Other studies on Podolian breeds found 13 haplotypes in 5 Istrian cattle and 5 haplotypes in 47 Slavonian Syrmian Podolian cattle [54], as well as 7 haplotypes in 39 Bulgarian Grey cattle [55]. Significantly lower levels of genetic diversity were observed in Serbian Podolian (0.709; n = 11) and Ukrainian Grey cattle (0.000; n = 8) [56], which could be explained by the lower sample size or the influence of human breeding activities (inbreeding, population bottlenecks). Moreover, modern cattle populations and wild cattle have high haplotype diversity, with the predominance of haplogroups T1, T2, and T3 [19,24].

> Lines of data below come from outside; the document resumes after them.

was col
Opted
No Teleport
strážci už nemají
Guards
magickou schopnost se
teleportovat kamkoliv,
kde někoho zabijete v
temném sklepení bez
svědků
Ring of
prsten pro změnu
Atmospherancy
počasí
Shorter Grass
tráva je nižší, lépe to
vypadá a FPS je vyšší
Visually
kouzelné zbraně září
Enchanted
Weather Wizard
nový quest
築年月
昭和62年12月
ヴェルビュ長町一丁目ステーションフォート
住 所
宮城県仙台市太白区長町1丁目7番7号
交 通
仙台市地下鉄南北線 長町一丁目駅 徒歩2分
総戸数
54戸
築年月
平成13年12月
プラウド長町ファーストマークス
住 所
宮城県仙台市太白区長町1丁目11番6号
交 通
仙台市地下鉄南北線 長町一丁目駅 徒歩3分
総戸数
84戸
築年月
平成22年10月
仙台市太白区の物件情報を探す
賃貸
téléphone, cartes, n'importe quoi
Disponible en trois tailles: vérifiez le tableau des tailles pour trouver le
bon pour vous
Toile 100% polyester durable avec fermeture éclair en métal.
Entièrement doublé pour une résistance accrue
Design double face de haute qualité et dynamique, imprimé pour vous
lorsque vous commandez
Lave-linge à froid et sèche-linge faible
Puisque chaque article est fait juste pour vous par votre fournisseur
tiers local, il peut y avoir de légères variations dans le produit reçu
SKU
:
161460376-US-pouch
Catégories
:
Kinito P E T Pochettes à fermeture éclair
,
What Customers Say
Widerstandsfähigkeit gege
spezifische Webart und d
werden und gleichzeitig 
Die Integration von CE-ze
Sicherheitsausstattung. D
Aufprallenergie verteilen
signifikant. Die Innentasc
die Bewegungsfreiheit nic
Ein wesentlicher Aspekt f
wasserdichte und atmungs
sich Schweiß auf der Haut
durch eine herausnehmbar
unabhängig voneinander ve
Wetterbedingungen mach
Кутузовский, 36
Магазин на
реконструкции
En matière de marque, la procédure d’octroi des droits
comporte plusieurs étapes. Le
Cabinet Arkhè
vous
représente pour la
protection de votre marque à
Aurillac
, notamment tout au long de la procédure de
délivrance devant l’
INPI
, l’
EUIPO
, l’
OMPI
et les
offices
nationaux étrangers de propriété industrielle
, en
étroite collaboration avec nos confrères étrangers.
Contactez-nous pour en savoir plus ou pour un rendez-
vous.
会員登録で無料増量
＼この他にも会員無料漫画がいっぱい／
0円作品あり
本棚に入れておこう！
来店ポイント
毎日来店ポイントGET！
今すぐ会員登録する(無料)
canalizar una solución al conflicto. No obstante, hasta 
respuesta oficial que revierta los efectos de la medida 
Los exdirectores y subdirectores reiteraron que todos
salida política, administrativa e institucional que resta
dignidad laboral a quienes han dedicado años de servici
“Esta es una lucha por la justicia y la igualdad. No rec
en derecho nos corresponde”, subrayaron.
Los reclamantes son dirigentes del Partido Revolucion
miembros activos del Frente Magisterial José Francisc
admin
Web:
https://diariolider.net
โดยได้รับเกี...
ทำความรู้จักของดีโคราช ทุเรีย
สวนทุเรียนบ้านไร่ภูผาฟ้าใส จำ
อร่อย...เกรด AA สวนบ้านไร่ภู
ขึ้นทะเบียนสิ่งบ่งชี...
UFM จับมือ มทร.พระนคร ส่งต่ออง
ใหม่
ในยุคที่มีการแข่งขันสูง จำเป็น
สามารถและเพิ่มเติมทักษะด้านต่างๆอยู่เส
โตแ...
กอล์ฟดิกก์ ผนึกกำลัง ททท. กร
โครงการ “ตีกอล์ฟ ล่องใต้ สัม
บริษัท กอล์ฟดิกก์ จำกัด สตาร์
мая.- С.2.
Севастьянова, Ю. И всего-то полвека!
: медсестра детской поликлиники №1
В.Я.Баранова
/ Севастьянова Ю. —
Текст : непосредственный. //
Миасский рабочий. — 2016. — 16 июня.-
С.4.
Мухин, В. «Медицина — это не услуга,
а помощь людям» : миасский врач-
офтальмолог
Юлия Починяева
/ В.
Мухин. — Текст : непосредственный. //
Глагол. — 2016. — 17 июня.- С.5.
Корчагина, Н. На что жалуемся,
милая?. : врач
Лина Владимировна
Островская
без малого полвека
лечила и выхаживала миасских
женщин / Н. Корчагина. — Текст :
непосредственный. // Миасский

Through molecular investigations, we found that the cytochrome b gene was the mitochondrial marker capable of evaluating the phylogenetic relationships most accurately, showing particular relevance for highlighting genetic differences, while the d-loop molecular marker presented the best topological support.

5. Conclusions

The identification of the P′QT haplogroup following the analysis of the mitochondrial marker nucleotide sequences of the Grey Steppe cattle breed indicated that this haplogroup is of an ancestral type, being specific to the wild Bos taurus primigenius, from which this breed evolved. The present research might help to save the endangered Romanian Grey Steppe. The findings from a small population of endangered Romanian Grey cattle demonstrate the presence of significant genetic variety and underline the importance of the breed in the formation of overall genetic biodiversity in cattle. Saving the Romanian Grey breed from extinction will assist both Romanian agriculture and global genetic heritage. The results of this study demonstrated that the Romanian Grey is a direct descendant of Bos taurus primigenius, representing a valuable tool for efforts to conserve the genetic resources of this endangered cattle breed.